2. Explain how researchers choose a confidence level for their research.

The answer to which confidence level to adopt is by no means clear-cut and depends, in part, on the quality of the data and the consequences of making a mistake. When researchers work in an experimental setting with precise and tightly controlled measurements of the dependent and independent variables, they are prone to adopt a more stringent test. They want compelling evidence before rejecting the null hypothesis and may therefore employ the 99 per cent confidence level or even a 99.9 per cent level, refusing in the latter case to reject the null hypothesis unless the chances of being wrong are less than one in a thousand. However, political scientists often work with less controlled data and confront greater measurement noise and subject variability, particularly in survey research. As a consequence, they often adopt a less rigorous test and reject the null hypothesis at the 95 per cent confidence level. As we suggested, sample size also influences the confidence level chosen: researchers with large samples generally employ more stringent significance tests than do researchers with smaller samples. Finally, exploratory studies in which the researcher is looking for suggestive findings rather than ironclad results may employ lower levels of confidence, perhaps even the 90 per cent confidence level.

3. Explain how statistical significance helps with hypothesis testing.

The answer to which confidence level to adopt is by no means clear-cut and depends, in part, on the quality of the data and the consequences of making a mistake. When researchers work in an experimental setting with precise and tightly controlled measurements of the dependent and independent variables, they are prone to adopt a more stringent test. They want compelling evidence before rejecting the null hypothesis and may therefore employ the 99 per cent confidence level or even a 99.9 per cent level, refusing in the latter case to reject the null hypothesis unless the chances of being wrong are less than one in a thousand. However, political scientists often work with less controlled data and confront greater measurement noise and subject variability, particularly in survey research. As a consequence, they often adopt a less rigorous test and reject the null hypothesis at the 95 per cent confidence level. As we suggested, sample size also influences the confidence level chosen: researchers with large samples generally employ more stringent significance tests than do researchers with smaller samples. Finally, exploratory studies in which the researcher is looking for suggestive findings rather than ironclad results may employ lower levels of confidence, perhaps even the 90 per cent confidence level.

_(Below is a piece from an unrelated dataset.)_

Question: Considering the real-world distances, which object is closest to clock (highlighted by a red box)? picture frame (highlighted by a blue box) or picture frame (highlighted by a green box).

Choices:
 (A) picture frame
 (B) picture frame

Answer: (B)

4. Describe the difference between Type I and Type II errors in inferential statistics.

When making inferences about the population based on relationships observed in sample data, we run the risk of making two types of errors—by minimizing the probability of one, we increase the probability of the other. Type I error is when we infer that a relationship found in the sample exists in the population when in fact it does not (a false positive). Type II error is when we do not find a relationship within the sample data and infer that there is not a relationship within the population when in fact there is (a false negative).

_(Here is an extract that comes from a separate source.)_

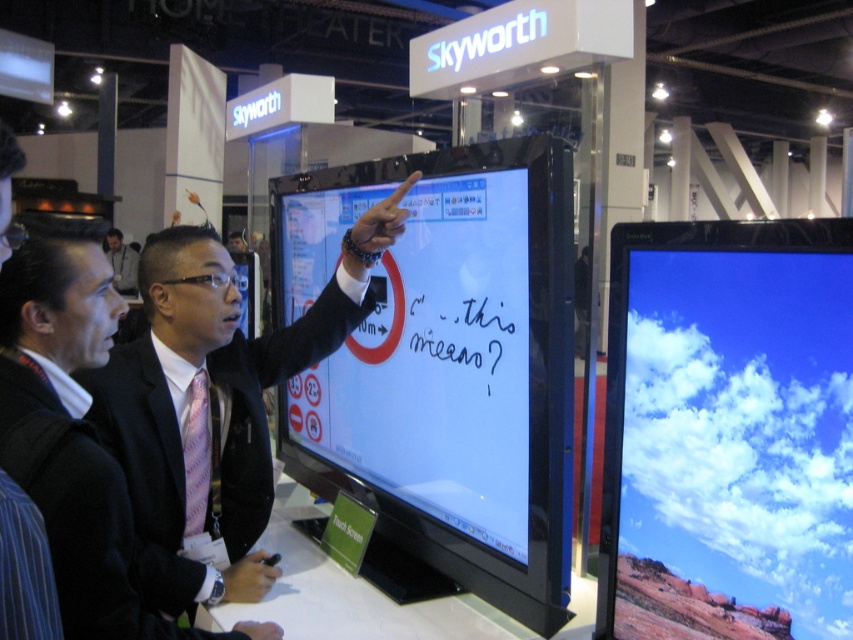
You are standing in the Skyworth booth at the exhibition. You want to locate the matte black touch screen at center. Where should you look?

You should look at point (438, 364) to locate the matte black touch screen at center.

You are an attendee at the trade show and want to take a photo of both the matte glass monitor at right and the matte black touch screen at center. Which one should you focus on first if you want to capture both in a single frame without moving your camera?

You should focus on the matte black touch screen at center first because the matte glass monitor at right is positioned on the right side of it, so keeping the matte black touch screen at center centered will ensure both are in frame.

5. Explain some of the assumptions of multiple regression analysis.

One of the key assumptions of multiple regression is that the independent variables are independent of one another. When this assumption is violated, the analysis suffers from multicollinearity and the coefficients become less robust (reliable). A second assumption is that the regression line exhibits a constant error across the values of the independent variables. When this assumption holds, the error is referred to as homoskedastic; when the assumption is violated, the error is called heteroskedastic. Once again, heteroskedasticity produces less robust regression coefficients.